*** Opening of Supplied entries ***

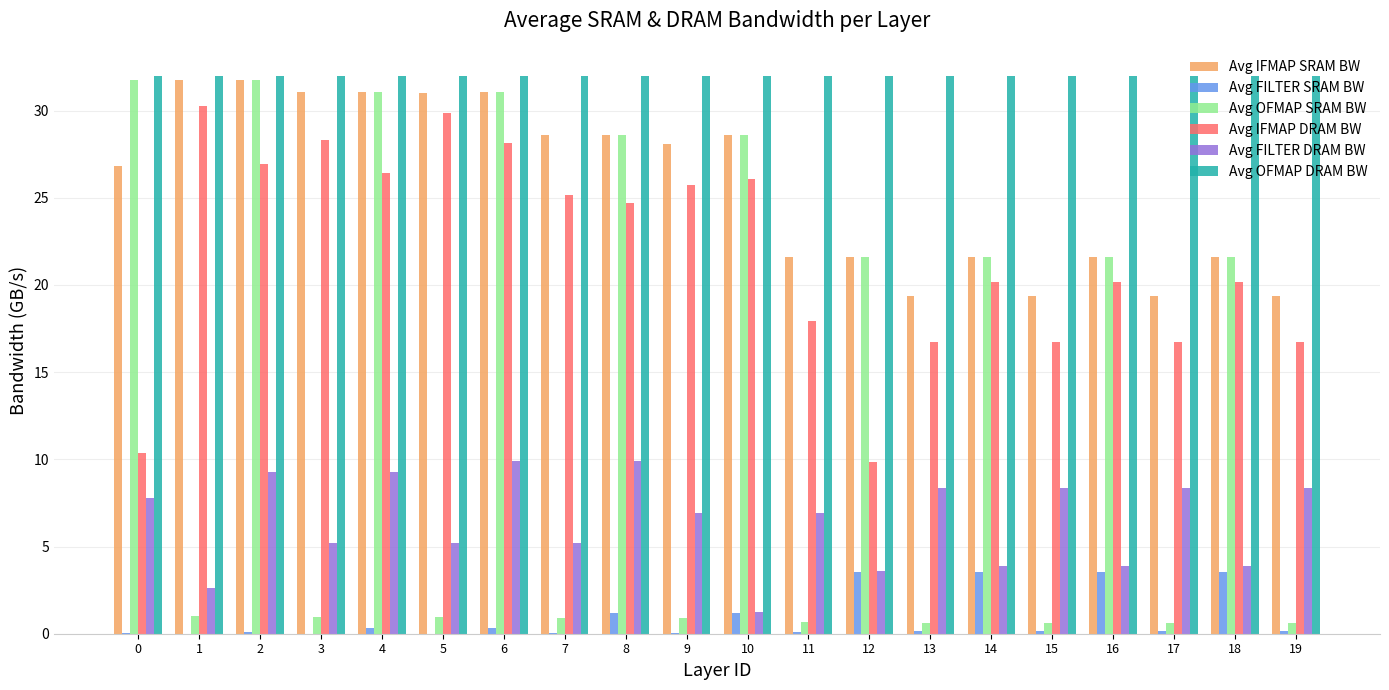

Count the number of data series in this chart.

6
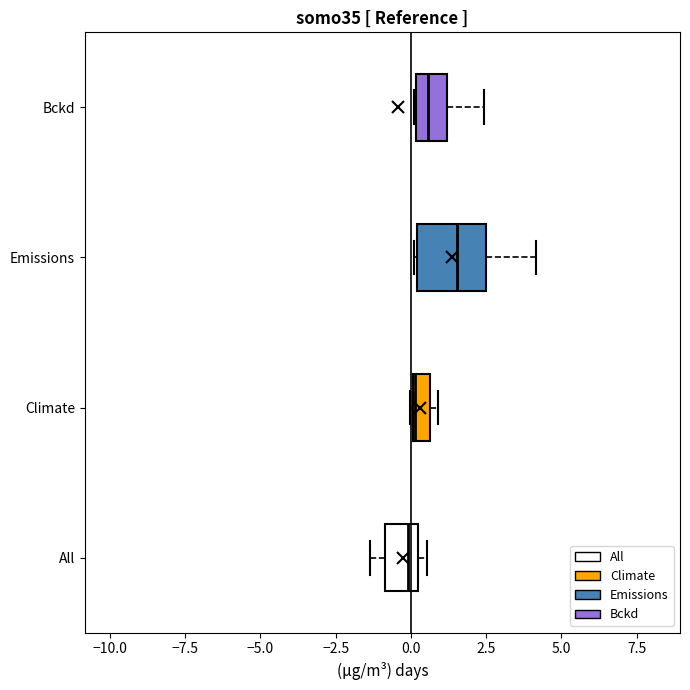

Comparing the boxes themselves (not the whiskers), which one is the widest?

Emissions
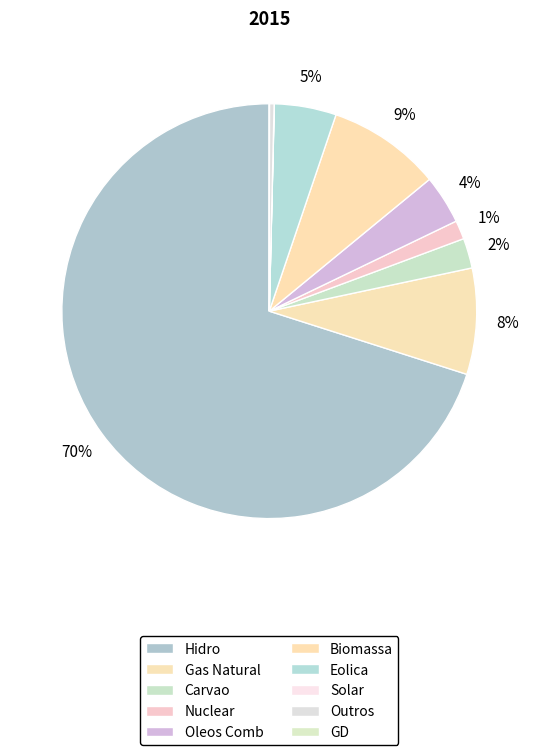

Which category accounts for the majority?

Hidro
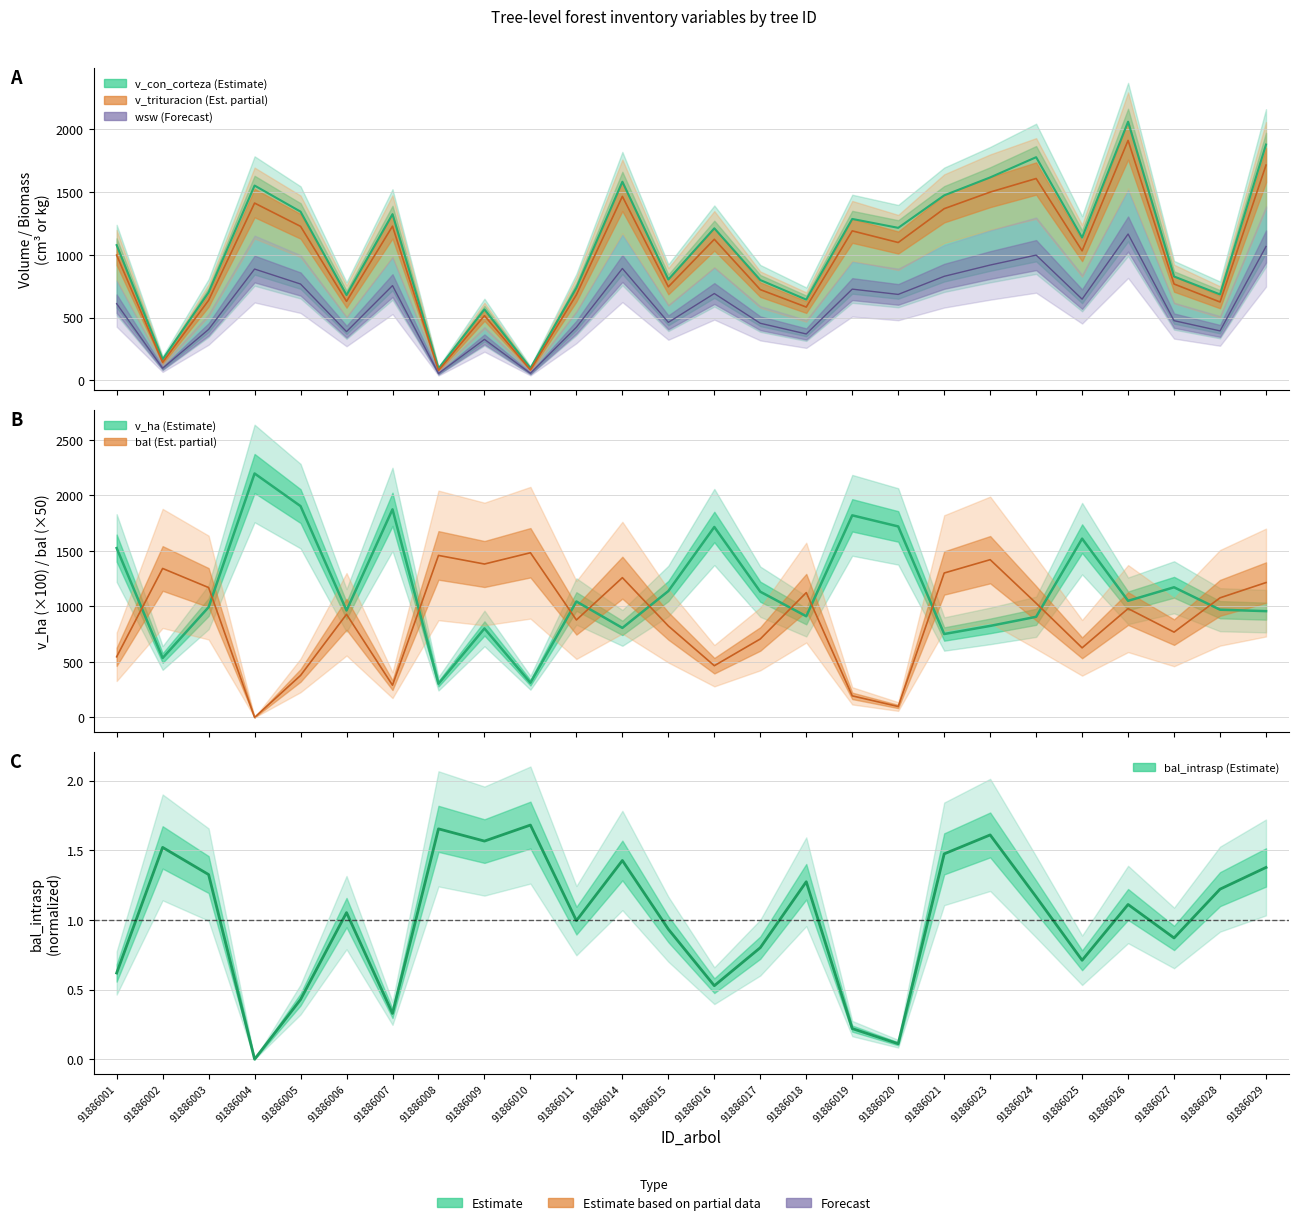

What is the total value across all series at 91886017?

3818.7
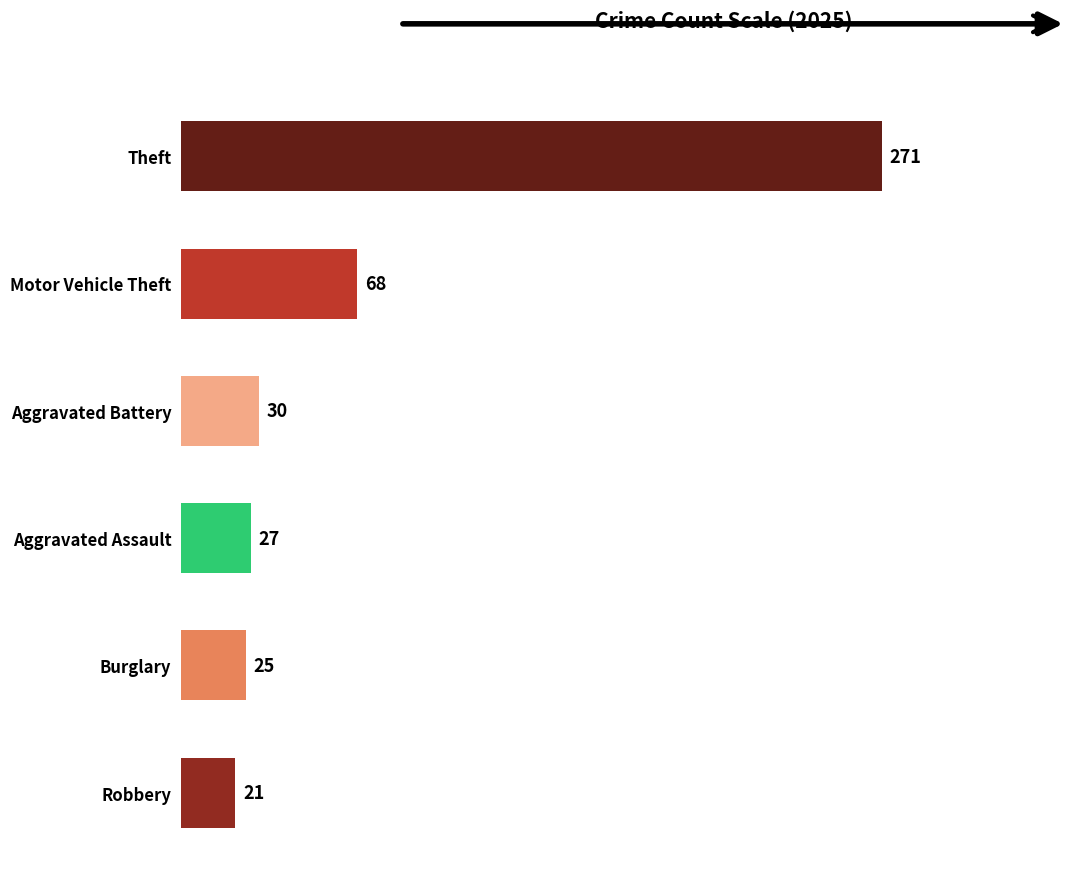

Does the chart contain any negative values?

No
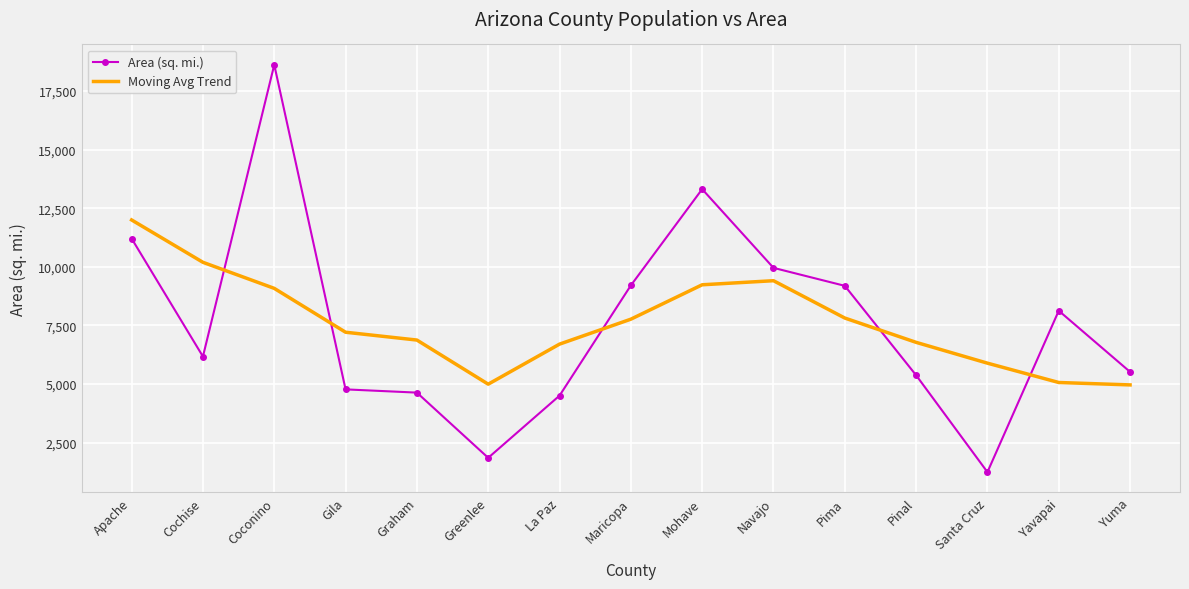

Between Pima and Yuma, which series saw the biggest shift?

Area (sq. mi.)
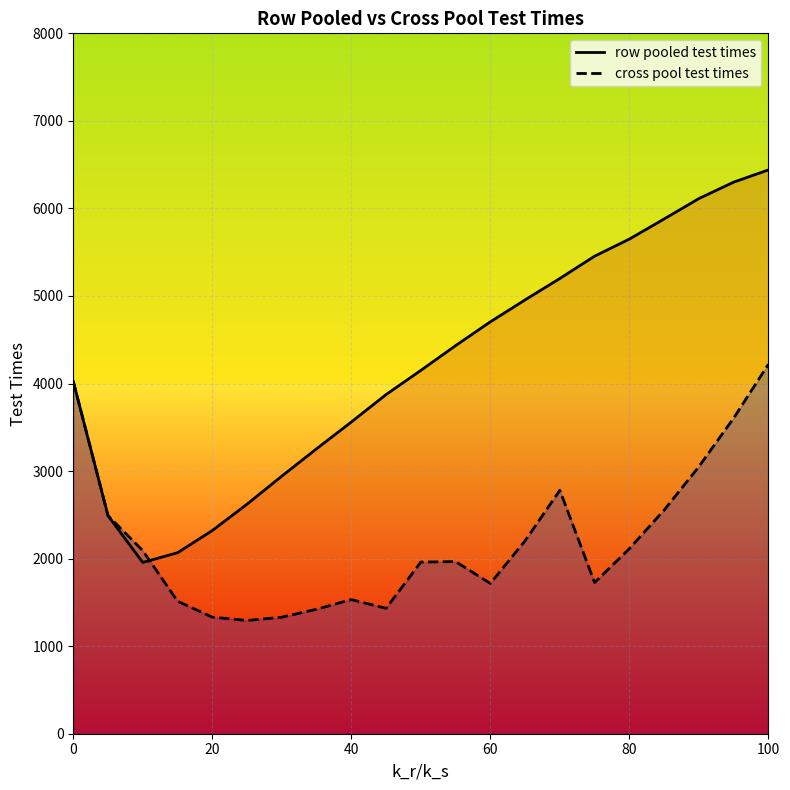

The row pooled test times series shows 2126.7 at 60. True or false?

False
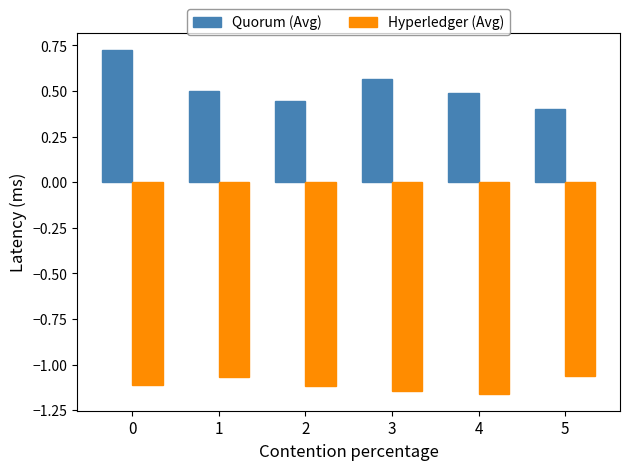

Where is Quorum (Avg) nearest to the value 0?

5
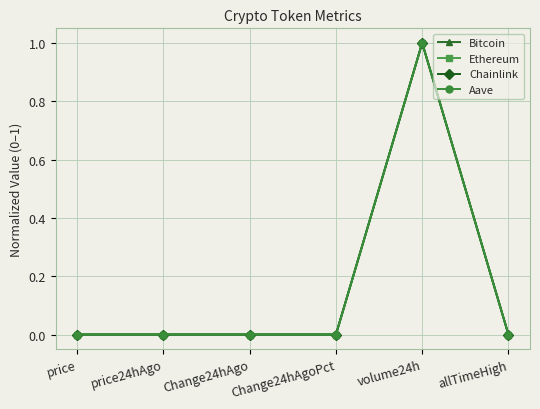

True or false: Chainlink has a value of 0.5 at Change24hAgoPct.

False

*** Close of Supplied entries ***

Request
Reproduce every row above word for word, leaving out the pictures.

Reply to the task
Count the number of data series in this chart.

6

Comparing the boxes themselves (not the whiskers), which one is the widest?

Emissions

Which category accounts for the majority?

Hidro

What is the total value across all series at 91886017?

3818.7

Does the chart contain any negative values?

No

Between Pima and Yuma, which series saw the biggest shift?

Area (sq. mi.)

The row pooled test times series shows 2126.7 at 60. True or false?

False

Where is Quorum (Avg) nearest to the value 0?

5

True or false: Chainlink has a value of 0.5 at Change24hAgoPct.

False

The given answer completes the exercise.